Safety has social context. The context is different if you’re young or old, male or female; different if you’re in a familiar place or a foreign place; different if you’re with friends or strangers; different if you’re alone or with kids. Future autonomous systems will need to be aware of these varying physical and social settings, and will need to be able to respond appropriately to these different contexts. They could do this by extending the notion of personalization beyond typical preferences to personal safety.
In an autonomous rideshare scenario, the system could utilize user profiles, trip history, as well as location- and time-based information. Combined with fleet-level information to provide contextualized safety recommendations, rideshare passengers would be granted a new kind of control over their trip. For example, an autonomous system could suggest a route through a populated area at night, instead of only suggesting time-efficient or scenic (yet deserted) routes.
Women’s safety concerns also tend to change based on the people they’re traveling with. When traveling with children, passengers appreciate friendly alerts such as “Young children should not be sitting in this seat due to potential risks from airbags”. The autonomous system could make use of available profile information and equipped sensing technologies to identify the passengers inside the vehicle, and respond accordingly to improve safety and accessibility. If a passenger is older or physically-challenged, the vehicle could stop a little longer when dropping them off and notify their preferred contact for assistance at the destination.
4. Transparency and candor around data will set brands apart from the competition
Safety has long been a key differentiator for automotive brands — especially for women and families. However, many women are still concerned about how autonomous cars will behave when emergency situations arise, and how the technology will handle itself. Autonomous rideshare providers will have to go the extra mile to ensure all their passengers feel safe during their travels. Through our research, TEAGUE has learned brand reputation is a key component in making people feel more safe and confident in autonomous vehicles. In order to build trust in rideshare brands, the experiences they’re providing must be designed for transparency.
In the future, the choice of which rideshare operator to go with may be more about how well a fleet operates: the number of incidents, the accident rate, the amount of miles it has “driven” as a collective, how quickly it can reroute, or how smooth the drive is based on what the algorithm has learned. Sharing fleet-level operational data with the public would allow brands to build trust and set themselves apart.

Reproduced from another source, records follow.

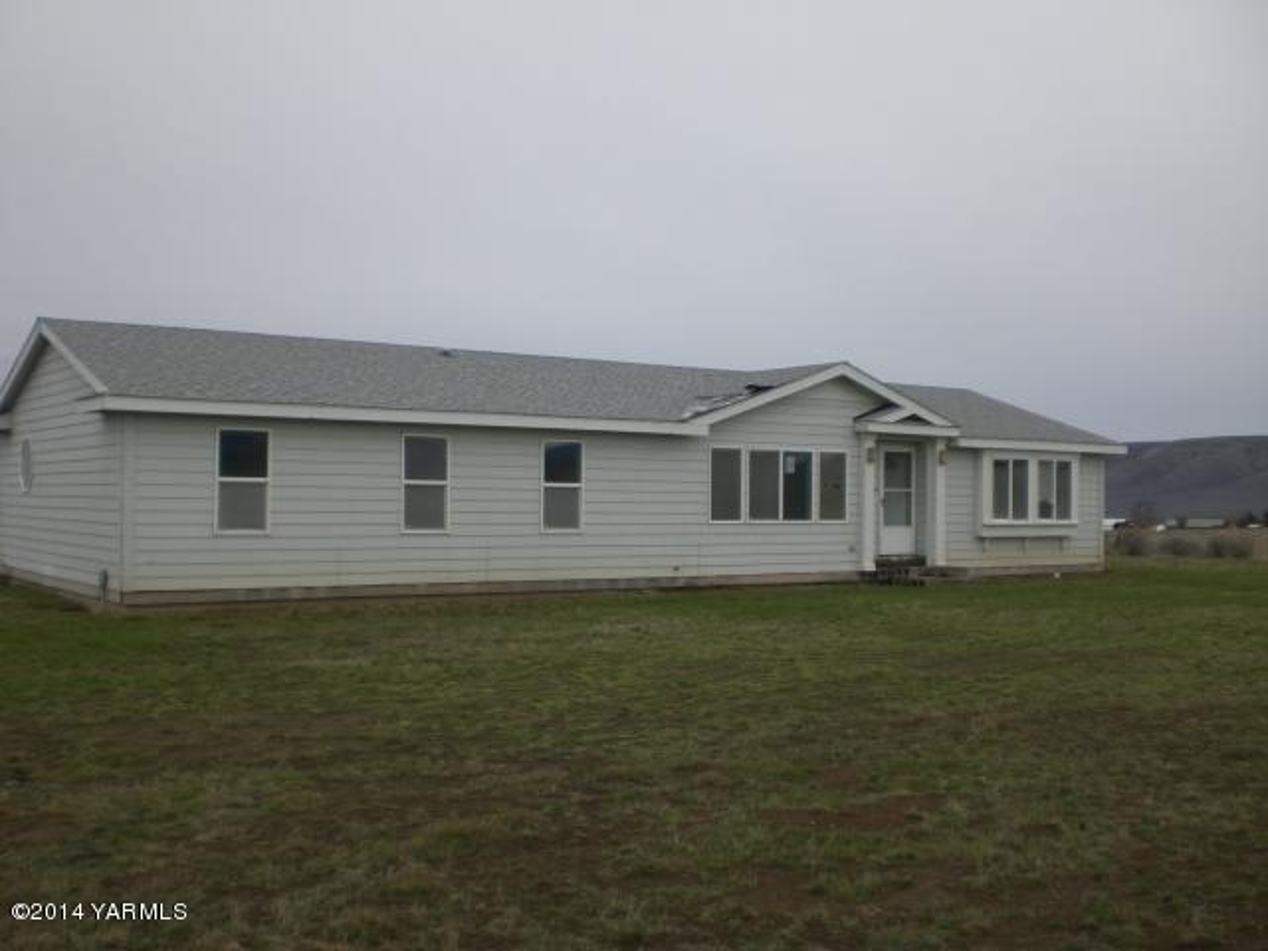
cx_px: 634
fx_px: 1392
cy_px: 476
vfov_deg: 37.7
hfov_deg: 49.0
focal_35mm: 38
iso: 50
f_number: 3.1
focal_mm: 6.3
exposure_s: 1/400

Uber and Lyft have constantly been under fire for their troublesome privacy policies, from always-on location tracking to “God View” scandals. Brands will have to rethink how transparent they are with customers and the information they’re collecting from them. People are trading more information now than ever before for personalized services, and autonomous systems would be capable of gathering even more extensive amounts of data. Companies can get ahead of the curve through candor and by educating passengers on just what their systems are doing with the data they’re collecting. Even better, brands should consider letting users decide exactly what aspects of their data shadow they would like to allow the AI and machine learning to have access to.
The future is coming fast. This time, we can do things right.
While many of these problems seem like a distant concern, for the vast majority of women — and other vulnerable groups — the transit system we know and use today already needs significant improvements. There is a lack of inclusiveness and diversity throughout the planning, implementation, and operation of the system, and without proper thought, this will extend into our transportation of tomorrow.
The promise of autonomous vehicles is to provide safer mobility for all, so it’s crucial for everyone to play a part in designing and testing them. We urge businesses to invite more women and underrepresented groups to work together on these problems. Now more than ever, we must challenge what we have come to accept in current mobility services. And this time, get it right.